A Potenza il progetto “New Voices – In My Shoes, In Your World”. Incontro sull’educazione all’affettività promosso dal Lions Club Potenza Host

POTENZA – Si terrà domani, martedì 10 febbraio 2026, alle ore 16.00, presso il Polo bibliotecario di Potenza l’incontro pubblico dal titolo “In My Shoes, In Your World – Educazione all’affettività: abitare se stessi per incontrare gli altri”, inserito nell’ambito del Progetto New Voices e promosso dal Lions Club Potenza Host. L’iniziativa nasce con l’obiettivo di stimolare una riflessione ampia e condivisa sui temi dell’educazione affettiva, delle relazioni, della crescita emotiva e della tutela dei minori, coinvolgendo istituzioni, scuola, professionisti e cittadinanza in un momento di confronto aperto e partecipato. L’appuntamento intende offrire uno spazio di dialogo capace di mettere al centro il valore delle emozioni, dell’ascolto e della consapevolezza di sé come strumenti fondamentali per costruire relazioni sane e responsabili.

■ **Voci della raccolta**
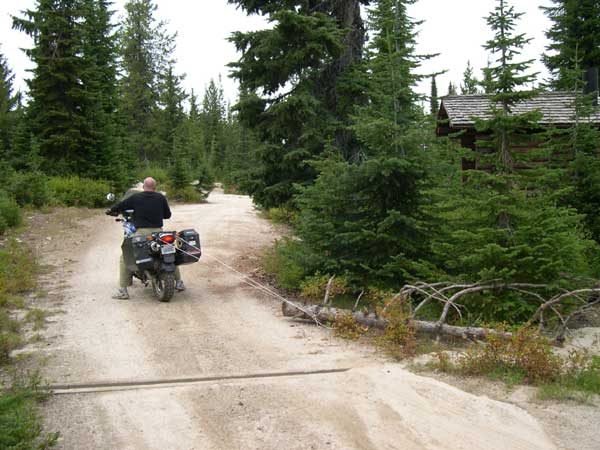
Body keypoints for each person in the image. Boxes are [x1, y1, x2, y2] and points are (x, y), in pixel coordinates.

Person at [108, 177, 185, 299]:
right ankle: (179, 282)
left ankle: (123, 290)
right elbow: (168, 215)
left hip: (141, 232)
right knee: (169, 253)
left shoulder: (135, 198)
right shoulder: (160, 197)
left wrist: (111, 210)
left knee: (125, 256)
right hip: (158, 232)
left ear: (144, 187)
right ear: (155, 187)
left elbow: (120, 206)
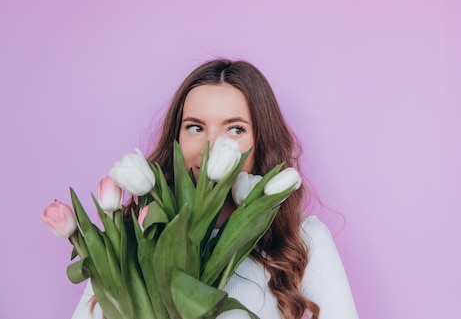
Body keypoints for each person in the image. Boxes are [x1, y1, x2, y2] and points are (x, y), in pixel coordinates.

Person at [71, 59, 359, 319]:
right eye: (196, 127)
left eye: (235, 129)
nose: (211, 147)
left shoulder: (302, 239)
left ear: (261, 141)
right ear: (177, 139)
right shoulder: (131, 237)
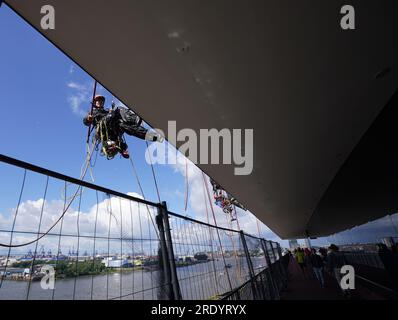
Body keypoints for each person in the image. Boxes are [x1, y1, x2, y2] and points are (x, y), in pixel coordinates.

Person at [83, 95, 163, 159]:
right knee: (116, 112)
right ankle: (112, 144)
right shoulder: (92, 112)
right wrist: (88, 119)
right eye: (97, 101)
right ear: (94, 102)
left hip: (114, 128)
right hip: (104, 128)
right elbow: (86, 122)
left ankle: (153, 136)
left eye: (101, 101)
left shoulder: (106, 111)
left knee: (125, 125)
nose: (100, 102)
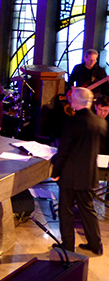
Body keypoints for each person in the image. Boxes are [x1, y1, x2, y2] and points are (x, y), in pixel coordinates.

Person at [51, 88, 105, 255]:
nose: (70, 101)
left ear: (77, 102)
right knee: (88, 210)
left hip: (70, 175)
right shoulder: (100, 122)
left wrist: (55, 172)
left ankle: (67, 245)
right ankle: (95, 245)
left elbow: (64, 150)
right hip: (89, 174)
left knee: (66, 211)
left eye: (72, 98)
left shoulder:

■ **SERIE DI COMPITI**
1. Stampa il tratto dell'articolo sull'incontro di Potenza che va da "POTENZA – Si" fino a "sane e responsabili.".
2. Secondo l'articolo sull'incontro di Potenza, in quale luogo si terrà l'evento?
3. Scrivi il seguito dell'articolo sull'educazione all'affettività a Potenza, riprendendo dopo l'ultima frase.

■ **RISPOSTE AI COMPITI**
1.
POTENZA – Si terrà domani, martedì 10 febbraio 2026, alle ore 16.00, presso il Polo bibliotecario di Potenza l’incontro pubblico dal titolo “In My Shoes, In Your World – Educazione all’affettività: abitare se stessi per incontrare gli altri”, inserito nell’ambito del Progetto New Voices e promosso dal Lions Club Potenza Host. L’iniziativa nasce con l’obiettivo di stimolare una riflessione ampia e condivisa sui temi dell’educazione affettiva, delle relazioni, della crescita emotiva e della tutela dei minori, coinvolgendo istituzioni, scuola, professionisti e cittadinanza in un momento di confronto aperto e partecipato. L’appuntamento intende offrire uno spazio di dialogo capace di mettere al centro il valore delle emozioni, dell’ascolto e della consapevolezza di sé come strumenti fondamentali per costruire relazioni sane e responsabili.

2. Presso il Polo bibliotecario di Potenza.

3.
L’incontro si aprirà con i saluti istituzionali del direttore della Biblioteca nazionale di Potenza Luigi Catalani, dell’assessore alla Cultura del Comune di Potenza Roberto Falotico, del presidente del Lions Club Potenza Host Leonardo Perfido e del presidente dell’VIII Circoscrizione Lions Massimo Maria Molinari. L’introduzione sarà affidata alla professoresse Maria Antonietta Nigri, responsabile del progetto New Voices per la Basilicata – Lions Club Potenza Host, che illustrerà le finalità e il percorso dell’iniziativa.

Seguiranno quindi gli interventi dei relatori: la psicologa dell’età adolescenziale Alessandra Gigliotti, referente del progetto, la dirigente scolastica del Liceo scientifico Galileo Galilei di Potenza Lucia Girolamo, il procuratore presso il Tribunale per i minorenni di Potenza Anna Gloria Piccinini e il Vice Questore Aggiunto della Polizia di Stato di Potenza Marcello Rizzuti. A moderare l’incontro sarà il giornalista e scrittore Paride Leporace.

L’evento rappresenta un’importante occasione di sensibilizzazione su tematiche di forte attualità sociale e si rivolge a famiglie, educatori, studenti, operatori del settore e all’intera comunità, con l’intento di promuovere una cultura dell’affettività più consapevole e inclusiva. L’ingresso è libero fino a esaurimento posti.